Let’s Talk About Thyroids

I’ll come right out and say it: I have a chronic disease. Sounds scary, right? Because most days it doesn’t feel like it and if you met me you’d never know. Lucky for me, it isn’t serious and it’s easy to fix (in my case). I have hypothyroidism. 

What is the thyroid?

Your thyroid (THY-roid) is a small gland found at the base of your neck. The thyroid produces two main hormones called T3 and T4. These hormones travel in your blood to all parts of your body. The thyroid hormones control the rate of many activities in your body. These include how fast you burn calories and how fast your heart beats. All of these activities together are known as your body’s metabolism. A thyroid that is working right will produce the right amounts of hormones needed to keep your body’s metabolism working at a rate that is not too fast or too slow. (source)

There are really two main types of thyroid issues: hypothyroidism and hyperthyroidism. Hyperthyroidism means your body makes more thyroid hormones than it needs. Hypothyroidism means it doesn’t make enough.

I’m just going to talk about hypo because it’s what I experience firsthand. That’s usually when people say, “is that the fat one?” Yes, yes it is. Although that is a wild generalization. 

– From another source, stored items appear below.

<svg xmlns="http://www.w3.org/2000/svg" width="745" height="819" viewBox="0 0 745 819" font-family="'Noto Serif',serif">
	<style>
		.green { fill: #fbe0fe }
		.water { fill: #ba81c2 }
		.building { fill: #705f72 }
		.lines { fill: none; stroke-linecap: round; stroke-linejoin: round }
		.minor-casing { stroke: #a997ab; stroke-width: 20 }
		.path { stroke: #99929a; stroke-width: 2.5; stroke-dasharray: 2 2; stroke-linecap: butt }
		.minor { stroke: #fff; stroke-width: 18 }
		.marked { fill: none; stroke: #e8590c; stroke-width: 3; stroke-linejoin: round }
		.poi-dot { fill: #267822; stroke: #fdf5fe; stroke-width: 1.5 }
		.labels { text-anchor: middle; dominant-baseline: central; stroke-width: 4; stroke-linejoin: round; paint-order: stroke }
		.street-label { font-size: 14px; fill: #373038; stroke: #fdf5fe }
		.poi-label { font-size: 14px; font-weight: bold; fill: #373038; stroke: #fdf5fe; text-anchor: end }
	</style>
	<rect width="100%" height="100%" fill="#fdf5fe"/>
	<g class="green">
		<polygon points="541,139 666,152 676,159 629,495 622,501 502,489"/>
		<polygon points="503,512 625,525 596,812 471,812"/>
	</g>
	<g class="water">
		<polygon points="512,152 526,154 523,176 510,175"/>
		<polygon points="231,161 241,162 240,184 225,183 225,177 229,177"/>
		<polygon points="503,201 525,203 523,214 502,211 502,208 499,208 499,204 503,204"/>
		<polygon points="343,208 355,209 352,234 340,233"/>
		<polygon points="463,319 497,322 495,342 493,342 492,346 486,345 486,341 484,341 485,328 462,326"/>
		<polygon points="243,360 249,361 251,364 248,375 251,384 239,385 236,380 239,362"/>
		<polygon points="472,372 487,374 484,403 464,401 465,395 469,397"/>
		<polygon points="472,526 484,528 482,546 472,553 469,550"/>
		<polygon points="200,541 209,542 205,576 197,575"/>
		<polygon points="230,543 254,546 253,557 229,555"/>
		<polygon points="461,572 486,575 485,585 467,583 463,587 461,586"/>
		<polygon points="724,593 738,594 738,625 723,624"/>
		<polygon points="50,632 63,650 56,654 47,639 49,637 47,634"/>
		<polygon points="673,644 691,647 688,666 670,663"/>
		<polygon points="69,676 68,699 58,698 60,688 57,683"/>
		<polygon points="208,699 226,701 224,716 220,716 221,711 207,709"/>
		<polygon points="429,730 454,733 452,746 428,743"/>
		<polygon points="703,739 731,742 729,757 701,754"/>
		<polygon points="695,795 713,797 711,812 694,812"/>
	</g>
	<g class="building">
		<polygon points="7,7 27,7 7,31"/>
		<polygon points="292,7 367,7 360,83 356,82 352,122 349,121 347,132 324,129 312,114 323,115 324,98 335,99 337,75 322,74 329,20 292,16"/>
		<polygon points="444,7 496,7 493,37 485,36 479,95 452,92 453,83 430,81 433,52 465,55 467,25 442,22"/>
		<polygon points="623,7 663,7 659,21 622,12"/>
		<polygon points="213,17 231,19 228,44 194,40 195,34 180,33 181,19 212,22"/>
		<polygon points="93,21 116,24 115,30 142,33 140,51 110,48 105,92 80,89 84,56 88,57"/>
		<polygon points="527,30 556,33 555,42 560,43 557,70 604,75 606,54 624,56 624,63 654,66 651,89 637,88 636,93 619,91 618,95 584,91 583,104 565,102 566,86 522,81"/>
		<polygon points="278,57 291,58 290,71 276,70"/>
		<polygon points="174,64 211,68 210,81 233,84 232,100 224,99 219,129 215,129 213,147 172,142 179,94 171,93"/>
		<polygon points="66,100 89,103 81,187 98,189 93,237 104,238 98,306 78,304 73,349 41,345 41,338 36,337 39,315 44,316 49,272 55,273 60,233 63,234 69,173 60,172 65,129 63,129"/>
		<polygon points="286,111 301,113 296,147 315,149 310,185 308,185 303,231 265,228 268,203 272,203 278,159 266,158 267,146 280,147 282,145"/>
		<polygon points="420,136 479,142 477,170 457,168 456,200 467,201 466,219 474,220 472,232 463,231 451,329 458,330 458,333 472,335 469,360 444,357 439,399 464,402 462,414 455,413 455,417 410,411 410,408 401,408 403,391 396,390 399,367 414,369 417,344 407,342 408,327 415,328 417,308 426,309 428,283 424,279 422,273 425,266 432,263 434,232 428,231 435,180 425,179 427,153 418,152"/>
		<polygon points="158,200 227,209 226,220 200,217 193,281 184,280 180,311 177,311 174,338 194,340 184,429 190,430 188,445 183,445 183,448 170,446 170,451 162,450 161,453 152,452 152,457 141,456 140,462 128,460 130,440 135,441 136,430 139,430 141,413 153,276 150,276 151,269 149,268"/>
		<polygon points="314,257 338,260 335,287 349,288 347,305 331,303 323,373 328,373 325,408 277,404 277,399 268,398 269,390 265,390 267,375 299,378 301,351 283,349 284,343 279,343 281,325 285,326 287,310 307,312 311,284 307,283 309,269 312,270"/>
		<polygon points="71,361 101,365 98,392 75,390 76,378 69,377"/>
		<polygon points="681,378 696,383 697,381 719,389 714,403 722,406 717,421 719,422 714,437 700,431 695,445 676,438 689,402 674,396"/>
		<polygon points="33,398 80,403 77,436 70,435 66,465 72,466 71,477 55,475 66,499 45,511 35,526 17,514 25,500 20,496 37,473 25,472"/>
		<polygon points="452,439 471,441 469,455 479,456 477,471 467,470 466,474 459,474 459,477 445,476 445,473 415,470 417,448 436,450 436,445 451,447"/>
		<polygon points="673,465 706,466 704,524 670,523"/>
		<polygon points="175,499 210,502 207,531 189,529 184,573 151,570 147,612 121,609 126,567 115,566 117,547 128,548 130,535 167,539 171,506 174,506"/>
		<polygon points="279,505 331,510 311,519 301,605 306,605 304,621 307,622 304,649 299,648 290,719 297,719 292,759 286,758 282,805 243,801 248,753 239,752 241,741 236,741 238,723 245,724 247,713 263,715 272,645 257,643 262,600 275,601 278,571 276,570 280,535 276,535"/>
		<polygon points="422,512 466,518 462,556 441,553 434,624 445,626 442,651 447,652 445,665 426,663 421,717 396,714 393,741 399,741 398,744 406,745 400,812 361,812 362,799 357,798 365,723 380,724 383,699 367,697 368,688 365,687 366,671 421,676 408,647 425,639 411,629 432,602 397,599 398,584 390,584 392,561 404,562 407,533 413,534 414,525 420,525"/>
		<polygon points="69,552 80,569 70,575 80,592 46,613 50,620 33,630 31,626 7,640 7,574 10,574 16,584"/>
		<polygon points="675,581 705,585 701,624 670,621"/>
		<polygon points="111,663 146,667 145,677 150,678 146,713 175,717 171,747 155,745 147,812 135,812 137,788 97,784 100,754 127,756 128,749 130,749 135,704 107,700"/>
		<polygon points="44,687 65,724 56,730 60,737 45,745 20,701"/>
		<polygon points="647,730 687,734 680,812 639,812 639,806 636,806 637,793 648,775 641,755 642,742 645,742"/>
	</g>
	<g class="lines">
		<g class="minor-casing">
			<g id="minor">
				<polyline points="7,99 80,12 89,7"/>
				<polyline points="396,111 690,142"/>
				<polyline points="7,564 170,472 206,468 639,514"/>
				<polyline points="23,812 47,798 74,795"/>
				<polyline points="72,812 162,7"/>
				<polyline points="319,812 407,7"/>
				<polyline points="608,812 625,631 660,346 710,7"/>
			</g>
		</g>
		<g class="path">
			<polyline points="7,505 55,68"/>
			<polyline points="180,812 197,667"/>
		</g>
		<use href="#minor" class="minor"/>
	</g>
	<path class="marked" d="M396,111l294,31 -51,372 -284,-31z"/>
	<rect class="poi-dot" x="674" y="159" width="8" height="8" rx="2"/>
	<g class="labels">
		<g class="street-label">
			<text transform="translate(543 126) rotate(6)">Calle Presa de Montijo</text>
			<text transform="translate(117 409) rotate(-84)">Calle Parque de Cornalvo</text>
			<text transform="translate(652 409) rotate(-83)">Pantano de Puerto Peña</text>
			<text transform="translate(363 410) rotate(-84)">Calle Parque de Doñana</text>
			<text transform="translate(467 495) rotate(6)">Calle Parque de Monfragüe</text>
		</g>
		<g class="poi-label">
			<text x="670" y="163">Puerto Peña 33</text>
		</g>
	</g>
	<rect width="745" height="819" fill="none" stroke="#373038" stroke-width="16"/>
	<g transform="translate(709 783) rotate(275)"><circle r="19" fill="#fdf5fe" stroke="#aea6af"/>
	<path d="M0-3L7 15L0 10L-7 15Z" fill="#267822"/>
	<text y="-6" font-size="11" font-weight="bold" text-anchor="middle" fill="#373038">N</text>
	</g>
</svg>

Symptoms vary and include:
  • Weight gain, even though you are not eating more food
  • Increased sensitivity to cold
  • Constipation
  • Muscle weakness
  • Joint or muscle pain
  • Depression
  • Fatigue (feeling very tired)
  • Pale, dry skin
  • A puffy face
  • A hoarse voice
  • Excessive menstrual bleeding

My story started in high school when they thought I had mono because I was tired all the time. I’d never been much of a nap taker but suddenly I took one every day after school and barely made it through dinner. I was so fatigued all the time. When we went in to the doctor, she suggested that I get my thyroid test done in addition to the mono testing. The doctor can test your thyroid levels with a simple blood test. Mine came back that I had hypothyroidism, meaning my body wasn’t making enough hormones. 

Now sometimes people with hypothyroidism do have weight issues however I was probably at my peak level of fitness. My main symptom was the fatigue. Additionally, I experience extreme dry skin. My skin on my legs itches all the time and no lotion has ever done the trick (I will take any suggestions on this one). The dryness effects my hair and nails too. 

Side story: One time I was curling my eyelashes and I looked down and all of my eyelashes had broken off and were now on the eyelash curler. I freaked. And then I didn’t have eyelashes for 3 month. Those suckers take so long to grow back! #thyroidproblems

After that, I went on medication called Levoxl (levothyroxin). It costs me $4 a month at Walmart and I take it every morning on an empty stomach. At first I thought it was going to kind of speed up my metabolism (thereby making me lose a couple pounds) but I didn’t notice a difference. I do notice that if I’m being irresponsible and I don’t take my meds (cause I forget to refill) for a few weeks that the fatigue returns. 
In 2000, a study found that up to 10 percent of Americans had an undiagnosed thyroid issue. Women are more susceptible than men and are likely to suffer from it after pregnancy.

So there you have it, hypothyroidism in a nutshell. 

Now tell me, do you have issues with your thyroid?
Or some other annoying health issue?